:: Work to be completed ::
The records below are to be restated word for word, with their images omitted.

◆ ◆ ◆

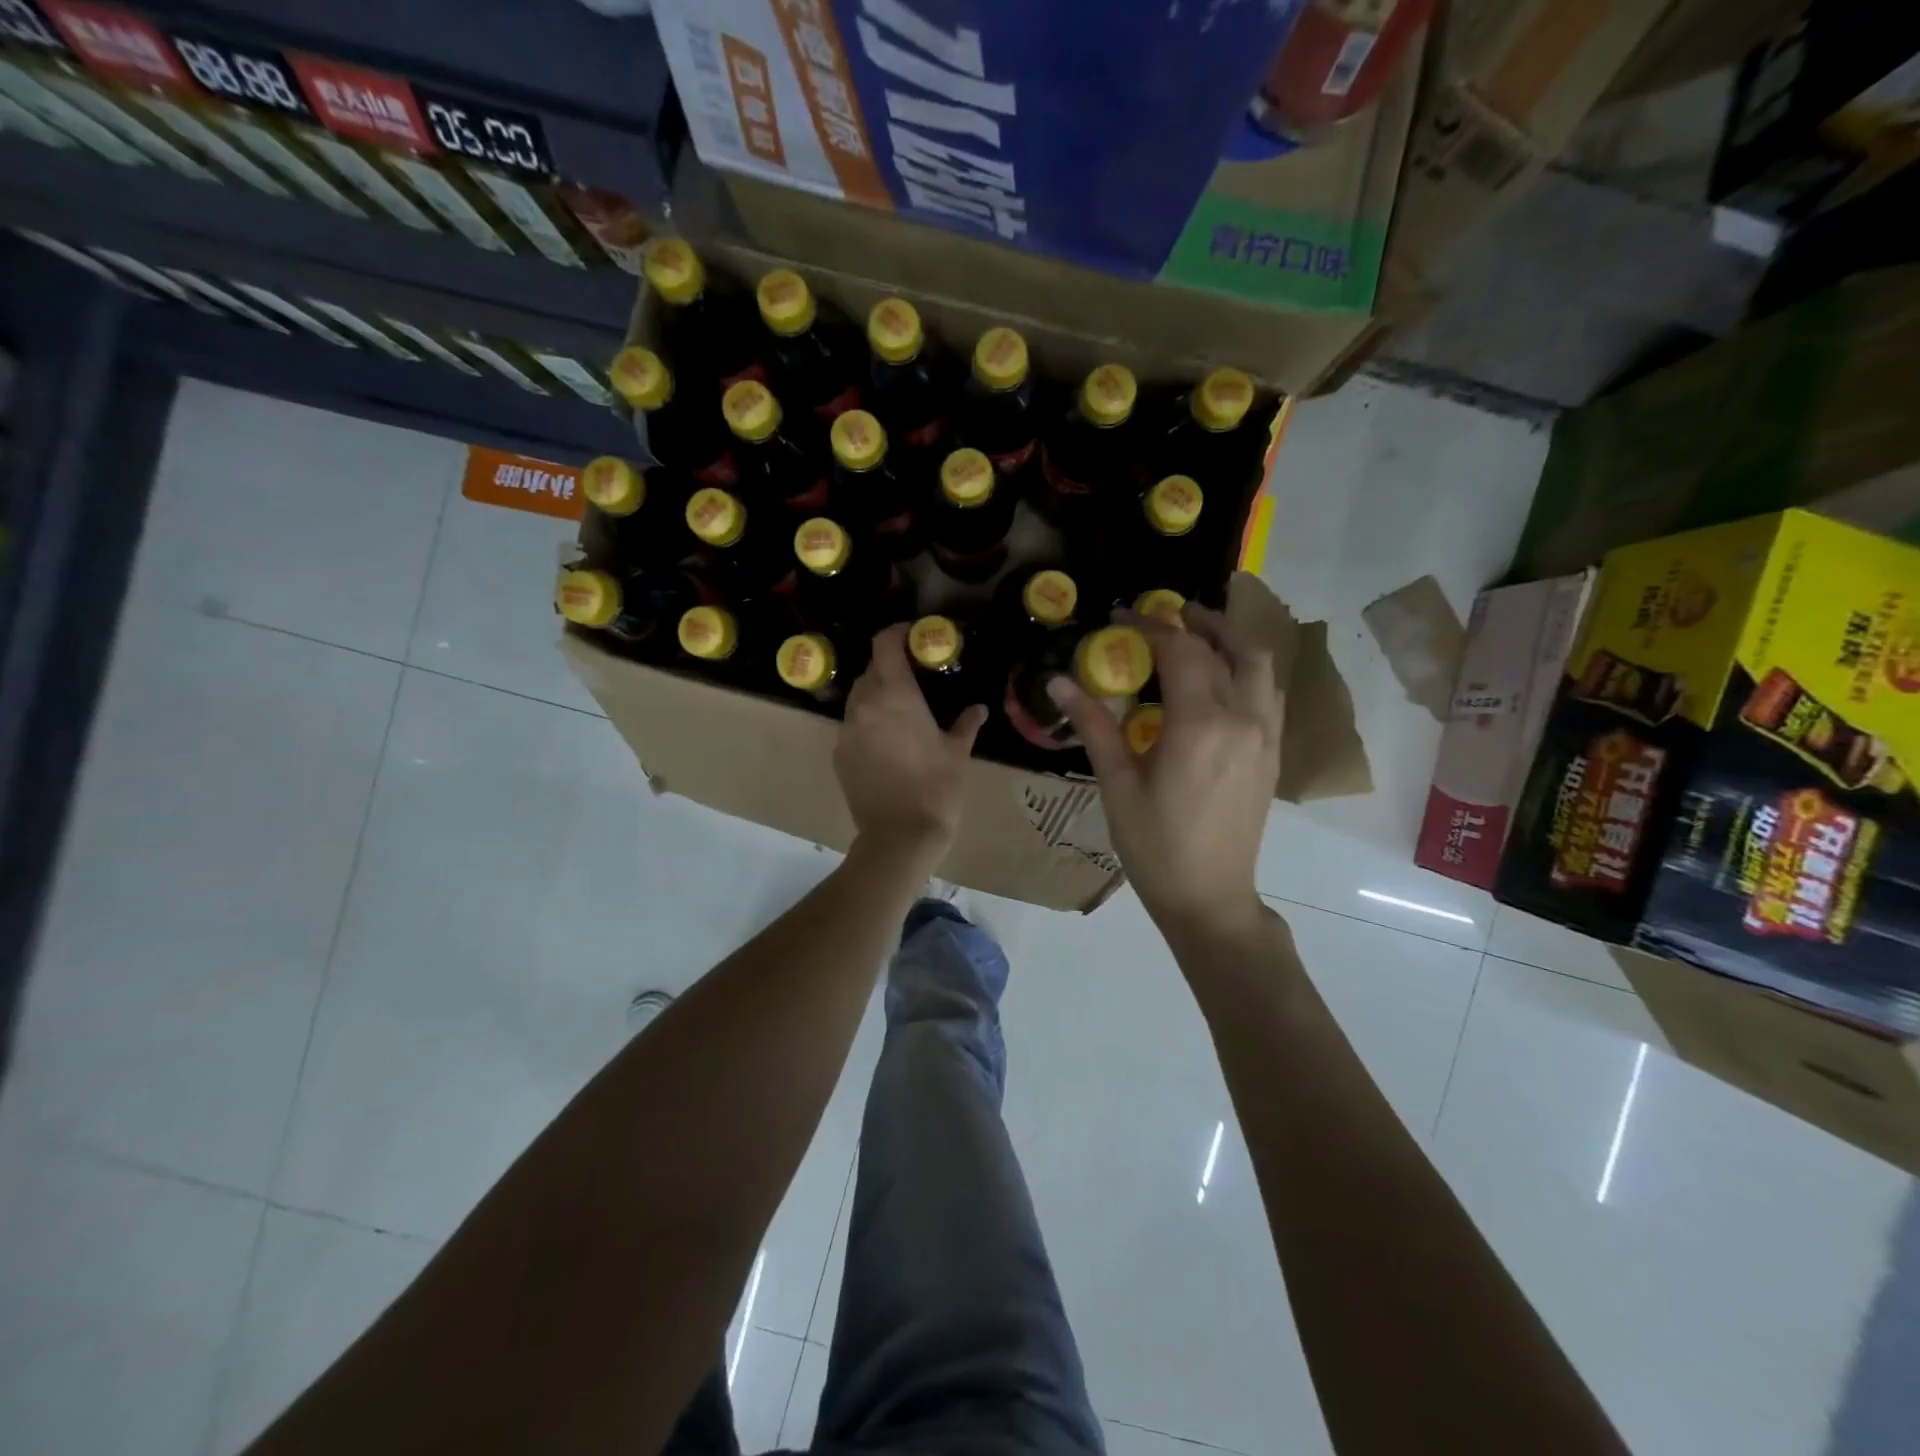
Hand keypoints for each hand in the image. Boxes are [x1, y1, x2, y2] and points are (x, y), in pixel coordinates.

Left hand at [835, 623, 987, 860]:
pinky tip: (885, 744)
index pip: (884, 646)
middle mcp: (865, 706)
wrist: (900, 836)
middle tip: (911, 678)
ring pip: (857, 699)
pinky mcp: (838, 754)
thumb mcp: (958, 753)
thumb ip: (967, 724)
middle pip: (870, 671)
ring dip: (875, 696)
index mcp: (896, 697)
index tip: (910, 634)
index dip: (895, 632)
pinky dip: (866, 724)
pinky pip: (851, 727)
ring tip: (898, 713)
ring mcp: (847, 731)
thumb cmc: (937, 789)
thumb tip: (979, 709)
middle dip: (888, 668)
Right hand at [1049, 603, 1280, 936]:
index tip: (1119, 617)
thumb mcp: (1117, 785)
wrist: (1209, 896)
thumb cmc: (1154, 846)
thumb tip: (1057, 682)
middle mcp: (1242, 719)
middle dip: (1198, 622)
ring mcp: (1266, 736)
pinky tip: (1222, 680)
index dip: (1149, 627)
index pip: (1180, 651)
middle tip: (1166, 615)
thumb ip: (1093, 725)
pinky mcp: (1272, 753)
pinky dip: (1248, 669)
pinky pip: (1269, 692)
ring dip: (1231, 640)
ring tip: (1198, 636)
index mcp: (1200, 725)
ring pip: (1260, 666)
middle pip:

◆ ◆ ◆

:: Task answer ::
Hand keypoints for each hand in the image. Boxes are [x1, y1, x2, y2] and points are (x, y), in pixel coordinates.

Left hand at [835, 623, 987, 860]:
pinky tip: (885, 744)
index pip: (884, 646)
middle mcp: (865, 706)
wrist: (900, 836)
middle tip: (911, 678)
ring pip: (857, 699)
pinky mcp: (838, 754)
thumb mcp: (958, 753)
thumb ip: (967, 724)
middle pip: (870, 671)
ring dip: (875, 696)
index mcp: (896, 697)
index tip: (910, 634)
index dip: (895, 632)
pinky dip: (866, 724)
pinky pip: (851, 727)
ring tip: (898, 713)
ring mcp: (847, 731)
thumb cmc: (937, 789)
thumb tip: (979, 709)
middle dip: (888, 668)
Right hand at [1049, 603, 1280, 936]:
index tip: (1119, 617)
thumb mcp: (1117, 785)
wrist: (1209, 896)
thumb cmc: (1154, 846)
thumb tip: (1057, 682)
middle mcp: (1242, 719)
middle dip: (1198, 622)
ring mcp: (1266, 736)
pinky tip: (1222, 680)
index dip: (1149, 627)
index pip: (1180, 651)
middle tip: (1166, 615)
thumb ip: (1093, 725)
pinky mcp: (1272, 753)
pinky dip: (1248, 669)
pinky pip: (1269, 692)
ring dip: (1231, 640)
ring tip: (1198, 636)
index mcp: (1200, 725)
ring pip: (1260, 666)
middle pip:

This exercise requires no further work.